A little later, the attitude towards such children in society softened a little - they began to be considered half legitimate. So in the metrics for lack of a middle name they wrote: if not Polunadezhdin, then just Polovinkin. They could start from the surname of the mother, or they even remembered the godfather, but anyway there were "halves" in the surnames: Polustroyev or Polupyanov.
Half blue blood
A little differently related to their illegitimate offspring among the aristocracy. Children were often taught the sciences, determined by them wealth, but they did not dare to give their surnames. Limited to only a part: So from the Golitsyns a new branch was obtained - the Litsins, and from the Trubetskoys - the Betsky.
- Sometimes, they resorted to anagrams altogether, and then Shubin's son already became Nibush, and simple Petrov became Ropet.
- Pnin is the son of Field Marshal Repnin.
- Agin, illustrating "Dead Souls", said about himself that the beginning of the name El was not laid to him, since the landowning father could not legitimize his relationship with his serf.
- The grandmother of the writer Polonsky was Umskaya, because the illegitimate daughter of Count Razumovsky could not bear his last name. The pupil (often this is what illegitimate children were called if his father nevertheless took him to his family) Count Golovin was called Fedor Lovin.

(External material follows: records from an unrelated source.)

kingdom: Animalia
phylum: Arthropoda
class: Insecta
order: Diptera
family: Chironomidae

- We recalled the family estates (it was Bobrinsky who recorded the son of Orlov and Catherine, from the name of the lands in Bobriki), the long-forgotten branches of the genealogical tree (Ekaterina Dolgorukova and Alexander II baptized their illegitimate children Yuryevsky, from the nickname Romanovs). In honor of his beloved regiment, Prince Nikolai Konstantinovich named his offspring Volyn.

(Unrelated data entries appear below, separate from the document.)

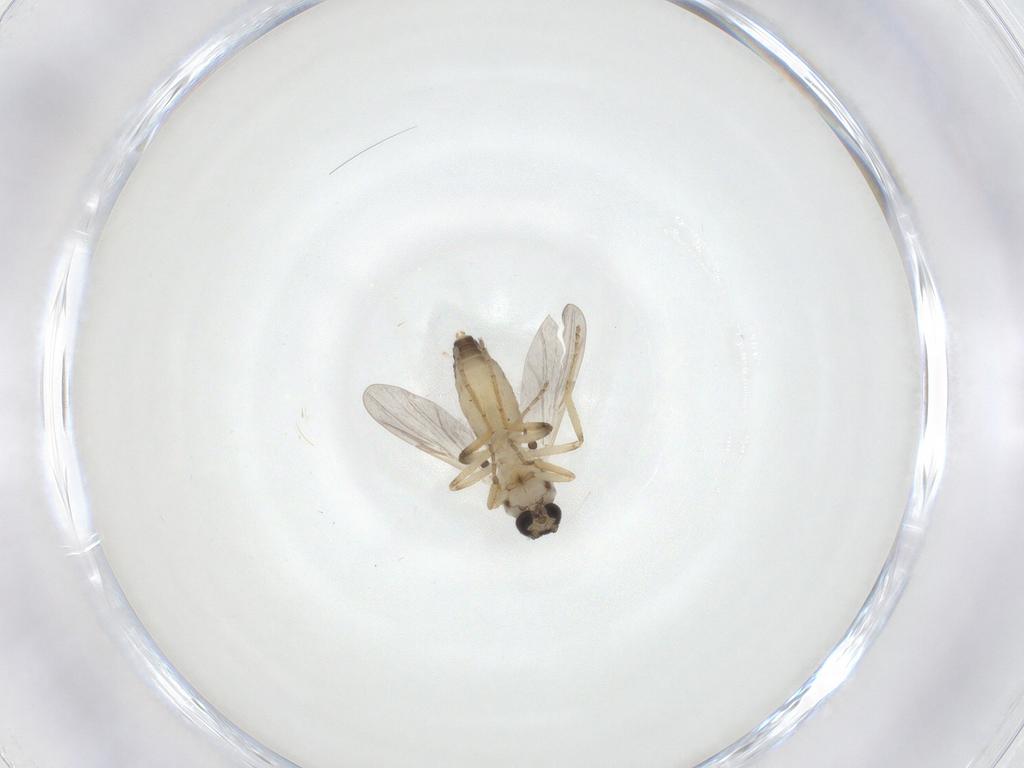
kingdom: Animalia
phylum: Arthropoda
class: Insecta
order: Diptera
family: Ceratopogonidae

Educated nobles could give their children surnames based on foreign vocabulary. Addressing the mistress "mon amant", the son born of her, the prince could well be called Amantov. And the surname Herzen came from the German "heart" (herz).
Soldiers - brave kids
In the 18th century, a regular army began to form. 25 years of service away from home, where the young wife remained. It is not surprising that upon returning home, a soldier could meet not only a gray-haired wife, but also several “Bogdanchiks”. And it’s good if they lived separately.

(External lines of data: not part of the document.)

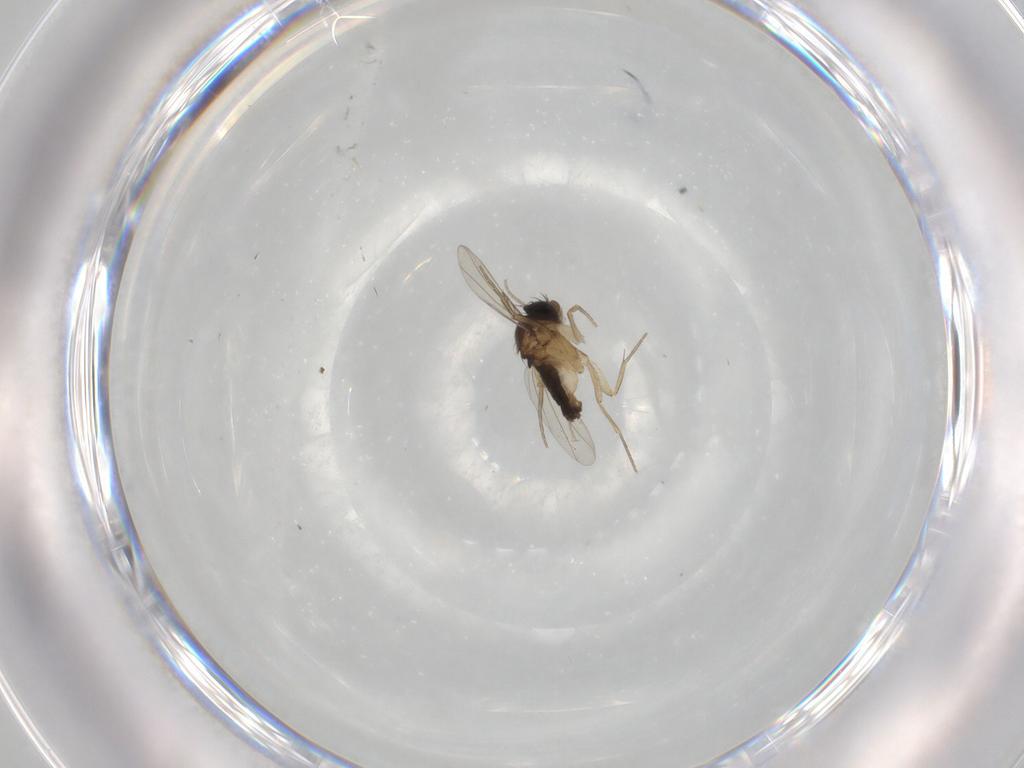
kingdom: Animalia
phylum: Arthropoda
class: Insecta
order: Diptera
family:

Often, the daughter-in-law was left to live among her husband’s relatives, and then the fate of the children was not to be envied. Soldiers often called their sons "seven-battles", and at best they could count on the same military service, moreover, they often went there before they became adults.Soldiers often gave birth to illegitimate children
Soldiers could be called children, starting from the way their mother was approached. Ivaniha (i.e., Ivan's wife), Strelchiha (wife of Streltsov or Sagittarius) were brought up by the Ivanikhins and Strelchikhins.
There were many other approaches to distinguishing illegitimate children from other children. According to Kostomarov, they could be given rare, little-used names. Many examples can be found in classical literature.
- So, at Ostrovsky we meet Neznamov, who does not know his origin. Nezhdanov from Turgenev’s Novi, whom his father simply did not expect, Dobchinsky from the Gogol’s “Inspector”, asking to recognize his premarital son legal, Katyusha Maslova from Tolstoy’s “Resurrection”, bearing the name of his mother.
- Sestrin, Prachkin, Avdotin - so they could name the child not by the name of the father, but by kinship, profession or name of the mother.
But all this is in the past. Now children, regardless of whether they were born into a full or single parent family, have equal rights. And the recognition of his child born out of wedlock, fortunately, is increasingly becoming an ordinary male act.